Page-level text extractions:
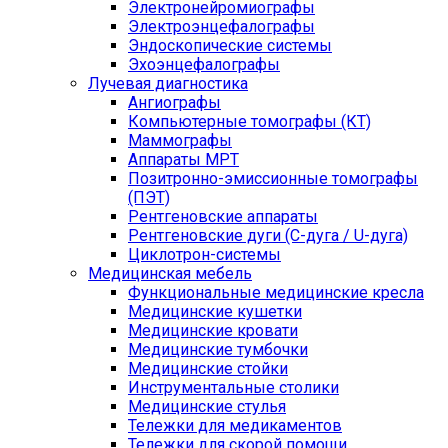
Электронейромиографы
Электроэнцефалографы
Эндоскопические системы
Эхоэнцефалографы
Лучевая диагностика
Ангиографы
Компьютерные томографы (КТ)
Маммографы
Аппараты МРТ
Позитронно-эмиссионные томографы
(ПЭТ)
Рентгеновские аппараты
Рентгеновские дуги (С-дуга / U-дуга)
Циклотрон-системы
Медицинская мебель
Функциональные медицинские кресла
Медицинские кушетки
Медицинские кровати
Медицинские тумбочки
Медицинские стойки
Инструментальные столики
Медицинские стулья
Тележки для медикаментов
Тележки для скорой помощи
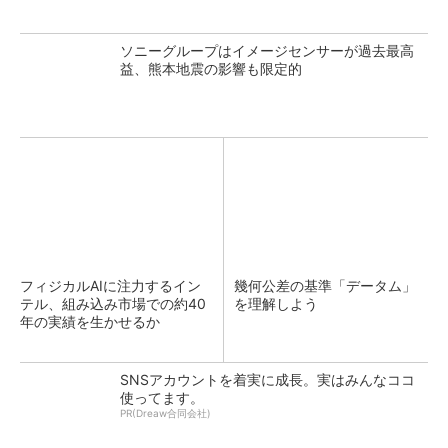
ソニーグループはイメージセンサーが過去最高
益、熊本地震の影響も限定的
フィジカルAIに注力するイン
幾何公差の基準「データム」
テル、組み込み市場での約40
を理解しよう
年の実績を生かせるか
SNSアカウントを着実に成長。実はみんなココ
使ってます。
PR(Dreaw合同会社)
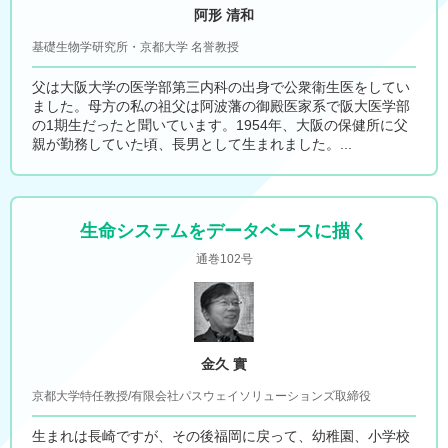
阿形 清和
基礎生物学研究所・京都大学 名誉教授
父は大阪大学の医学部第三内科の出身で公衆衛生医をしてい
ました。母方の私の祖父は阿波藩の御殿医家系で阪大医学部
の1期生だったと聞いています。1954年、大阪の保健所に父
親が勤務していた頃、長男として生まれました。...
生命システムをデータベースに描く
通巻102号
金久 實
京都大学特任教授/有限会社パスウェイソリューションズ取締役
生まれは長崎ですが、その後福岡に戻って、幼稚園、小学校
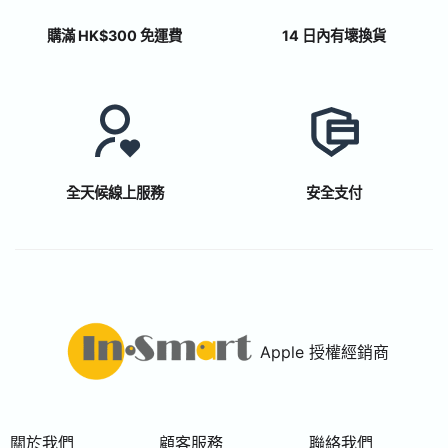
購滿 HK$300 免運費
14 日內有壞換貨
全天候線上服務
安全支付
Apple 授權經銷商
關於我們
顧客服務
聯絡我們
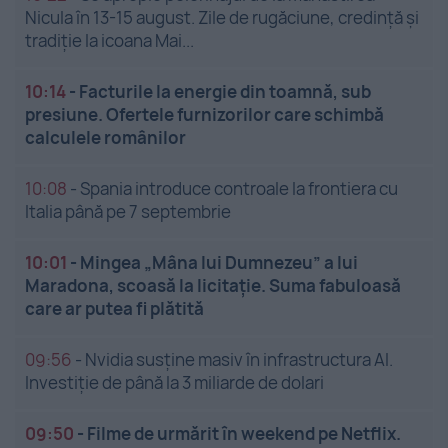
Nicula în 13-15 august. Zile de rugăciune, credință și
tradiție la icoana Mai...
10:14
-
Facturile la energie din toamnă, sub
presiune. Ofertele furnizorilor care schimbă
calculele românilor
10:08
-
Spania introduce controale la frontiera cu
Italia până pe 7 septembrie
10:01
-
Mingea „Mâna lui Dumnezeu” a lui
Maradona, scoasă la licitație. Suma fabuloasă
care ar putea fi plătită
09:56
-
Nvidia susține masiv în infrastructura AI.
Investiție de până la 3 miliarde de dolari
09:50
-
Filme de urmărit în weekend pe Netflix.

What this task involves ▸
Repeat exactly the lines from the one containing "Maradona, scoasă la licitație. Suma fabuloasă" through the last line of the records above, both included, and nothing else.

Result of this task ▸
Maradona, scoasă la licitație. Suma fabuloasă
care ar putea fi plătită
09:56
-
Nvidia susține masiv în infrastructura AI.
Investiție de până la 3 miliarde de dolari
09:50
-
Filme de urmărit în weekend pe Netflix.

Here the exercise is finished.